Staying Centered in a Chaotic World

© Sandee Nebel

There’s only so much that relaxation exercises can do for us when there are outside circumstances creating stress and even panic in people around us.

One of the things you may already do, and I do this as well, is limit your exposure to the news. Yet these days it comes to us from so many sources. People want to talk about it to us, we see it on our social media feeds, and there are TVs and radios playing when we go in and out of stores or offices on our daily travels.

During these kinds of stressful times emotional eating becomes almost normalized. For those with a history of struggling with body image or disordered eating or both, it can be even more of a trigger.

What are some things you can do?

#1 – Set boundaries around checking the news

If you normally have a radio or television playing in the background, or you find yourself checking the news several times, maybe dial it down to once or twice a day. Be purposeful about when you check the news, so that you can get into the right mindset by practicing deep breathing or other relaxation exercises.

Select one or two news sources that are aligned with your view, though also consider listening to other sources. This can give you a fresh more perspective and help you better understand where other people’s views are coming from.

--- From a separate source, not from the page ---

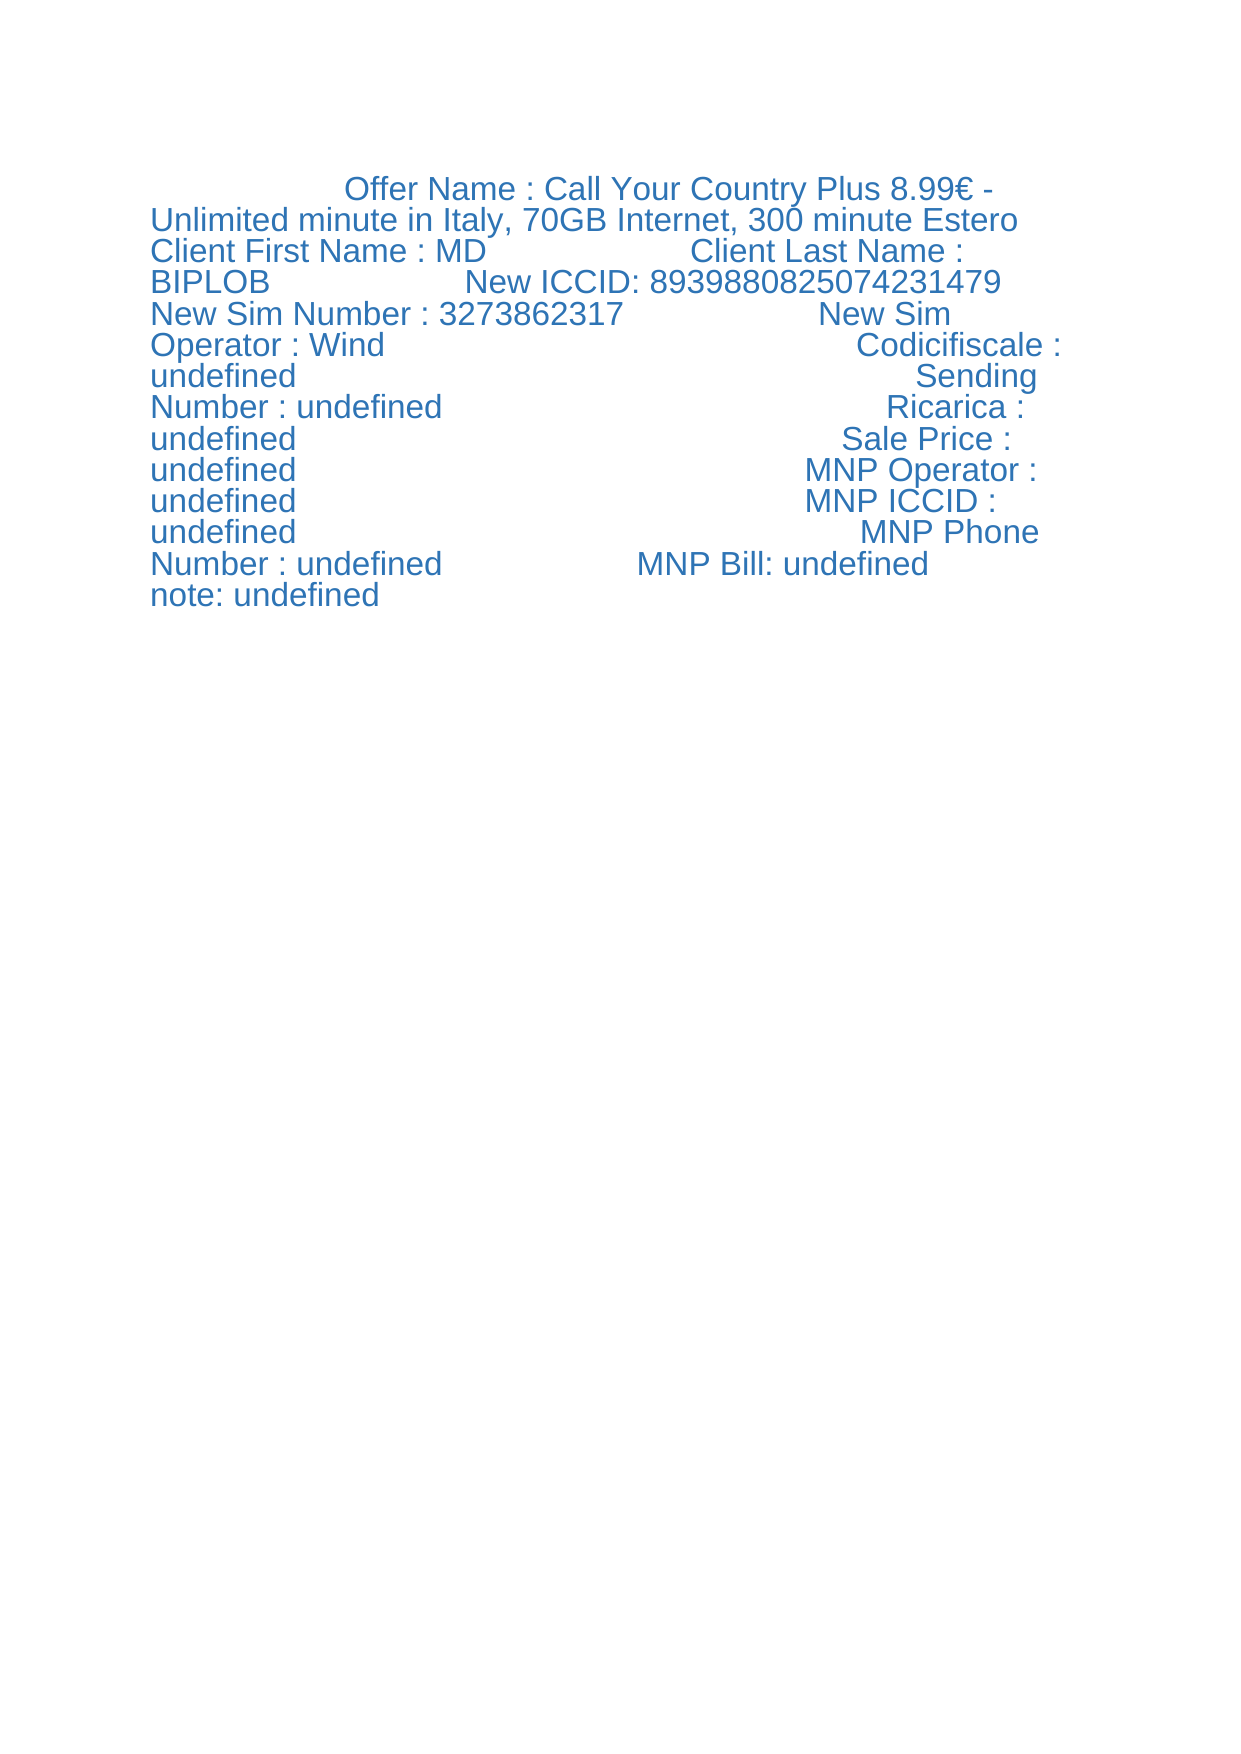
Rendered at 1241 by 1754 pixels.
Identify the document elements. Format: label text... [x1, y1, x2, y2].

subtitle Offer Name : Call Your Country Plus 8.99€ -Unlimited minute in Italy, 70GB Internet, 300 minute Estero Client First Name : MD Client Last Name : BIPLOB New ICCID: 8939880825074231479 New Sim Number : 3273862317 New Sim Operator : Wind Codicifiscale : undefined Sending Number : undefined Ricarica : undefined Sale Price : undefined MNP Operator : undefined MNP ICCID : undefined MNP Phone Number : undefined MNP Bill: undefined note: undefined [150, 175, 1090, 612]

#2 – Have healthy discussions with people

You don’t necessarily need to agree about politics or the public health situation or other polarizing world events, but you can honor each other’s opinions and try to understand them, as mentioned above. That’s a healthy practice at any time, and even more important when emotions are running high.

#3 – Take quiet time for yourself

To help you stay grounded and centered, make it a priority to have some quiet time every day, or even several times a day. There are a lot of ways to take quiet time; you don’t need to be sitting at home on the floor with your legs crossed – though that is an option.

Relax with a group by attending a yoga class, religious service, or spiritual event. Or by getting out for a walk or to sit on the beach or a park bench.

You can quiet your mind by focusing on your hands, while doing a jigsaw puzzle, doodling, or crafts.

#4 – Express yourself without words

If you’re feeling some pent up emotions that are difficult to talk about, find creative ways to express them through art, poetry, journaling, music, or dance.

#5 – Ask for help

Talking to a counselor can give you an objective perspective on your thoughts. When there is so much going on, and so many people prone to hysteria, it helps a lot to talk things through.

As well, share openly with your loved ones about what’s going on in your mind, even if they don’t always say what you want them to say.

#6 – Get into action

Volunteering in your community gives you the chance to gather with like-minded people who also want to help others, better themselves, make positive change, or create something together.

#7 – Think about your future goals

In time, everything passes – both the good things and the not-so-good things. And while we can’t predict how any particular situation will turn out, it can be very healing to visualize where you’d like to be in a year or two, or longer term like five years or ten years.

What would you like to be doing professionally in your work? Where would you like to be living? What would you like in your home?

Through any big public event, daily life goes on. Balance your energy to stay connected to the world around you so that you can give and receive through these ebbs and flows.